◆ **Exercise tasks**:
1) In the text on India's nightlife, repeat word for word the passage from "One of the great" to "where to look.".
2) Decide whether each statement agrees with the text on India's nightlife. Answer yes or no, and quote the deciding words. (a) The legal drinking age in Delhi is 25 years. (b) Goa has the highest legal drinking age in India. (c) Mumbai sets no age limit for drinking wine.
3) According to the text on India's nightlife, at what time do Mumbai's party places begin to close for the night?

One of the great things about traveling is being able to check out the different types of nightlife that other countries have. You might not associate India with partying. However, India's nightlife is diverse and growing. Tucked away, you’ll find everything from intimate bars and pubs, to multi-level nightclubs. Those interested in something more traditional will find no shortage of cultural performances either.
However, you do need to know where to look.
Curfews and Legal Drinking Age
The age for the legal consumption of alcohol varies across the different states in India. In Delhi, it remains at 25 years, despite ongoing discussions about lowering it. In Mumbai, it's 25 for spirits, 21 for beer, and no set age for wine. India's party state of Goa has the lowest legal drinking age of 18 years, along with Uttar Pradesh and Karnataka. Elsewhere it's generally 21 years. However, venues aren't usually strict about enforcing these limits. Gujarat is known as a "dry state", where alcohol is illegal without a permit. Bihar also became a "dry state" in early 2016, and the sale of alcohol is restricted in Kerala.
In most cities in India, nightlife is early to start and early to end because of the curfews in place. While Mumbai may have the biggest selection of party places in the country, come 1.30 a.m. they’re all starting to close for the night.

◆ **Excerpted data**:
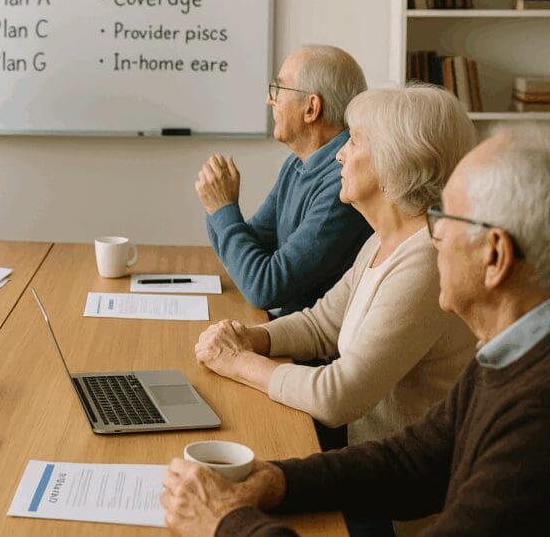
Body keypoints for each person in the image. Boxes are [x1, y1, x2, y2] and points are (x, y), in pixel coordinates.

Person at [161, 125, 550, 536]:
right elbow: (416, 463)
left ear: (494, 256)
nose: (432, 238)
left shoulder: (535, 417)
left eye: (443, 218)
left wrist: (225, 523)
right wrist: (278, 481)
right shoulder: (510, 350)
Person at [194, 86, 477, 533]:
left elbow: (337, 395)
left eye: (355, 141)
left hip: (398, 507)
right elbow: (325, 323)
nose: (340, 156)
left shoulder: (426, 260)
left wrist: (238, 361)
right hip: (362, 468)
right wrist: (256, 338)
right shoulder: (384, 240)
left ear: (396, 160)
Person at [196, 45, 372, 318]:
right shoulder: (299, 162)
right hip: (288, 330)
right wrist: (217, 206)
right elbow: (250, 247)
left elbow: (264, 288)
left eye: (278, 90)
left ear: (311, 108)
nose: (270, 100)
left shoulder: (343, 182)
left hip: (311, 349)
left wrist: (223, 208)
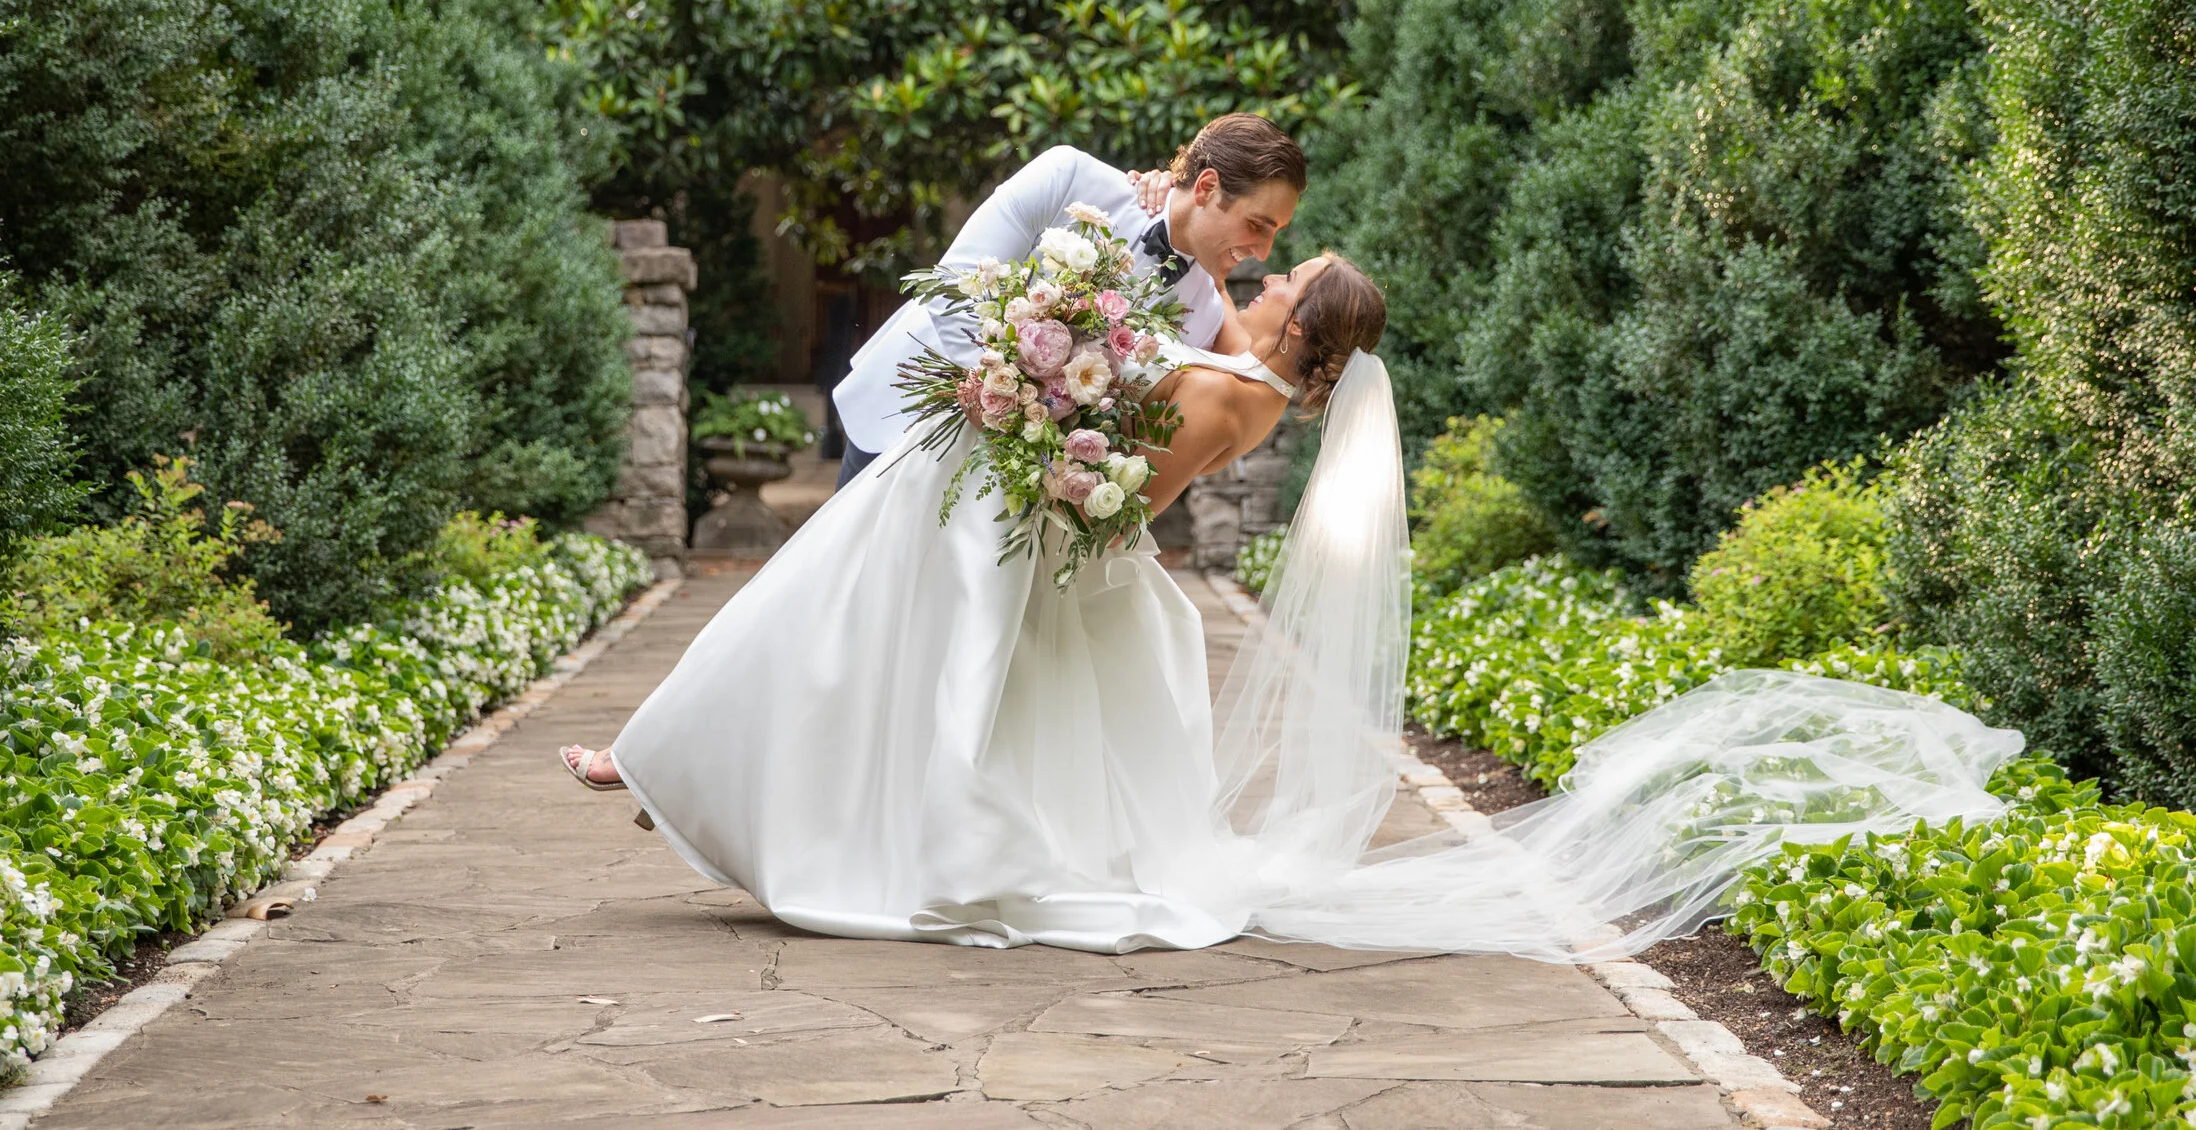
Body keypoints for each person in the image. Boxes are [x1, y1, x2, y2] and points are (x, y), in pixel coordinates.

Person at [563, 249, 2022, 963]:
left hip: (1039, 540)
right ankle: (692, 769)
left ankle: (698, 775)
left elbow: (1120, 497)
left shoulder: (1228, 395)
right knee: (837, 635)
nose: (1268, 269)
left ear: (1301, 323)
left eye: (1289, 272)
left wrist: (1036, 430)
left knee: (853, 646)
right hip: (1003, 515)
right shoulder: (1234, 362)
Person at [826, 113, 1305, 488]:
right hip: (905, 416)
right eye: (1257, 225)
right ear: (1206, 187)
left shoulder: (1202, 315)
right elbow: (956, 281)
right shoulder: (1070, 175)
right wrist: (1004, 406)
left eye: (1275, 232)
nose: (1264, 252)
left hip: (1005, 488)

◆ **List of answers**:
1)
One of the great things about traveling is being able to check out the different types of nightlife that other countries have. You might not associate India with partying. However, India's nightlife is diverse and growing. Tucked away, you’ll find everything from intimate bars and pubs, to multi-level nightclubs. Those interested in something more traditional will find no shortage of cultural performances either.
However, you do need to know where to look.

2)
(a) Yes: "In Delhi, it remains at 25 years"
(b) No: "India's party state of Goa has the lowest legal drinking age of 18 years"
(c) Yes: "no set age for wine"

3) They begin to close at 1.30 a.m.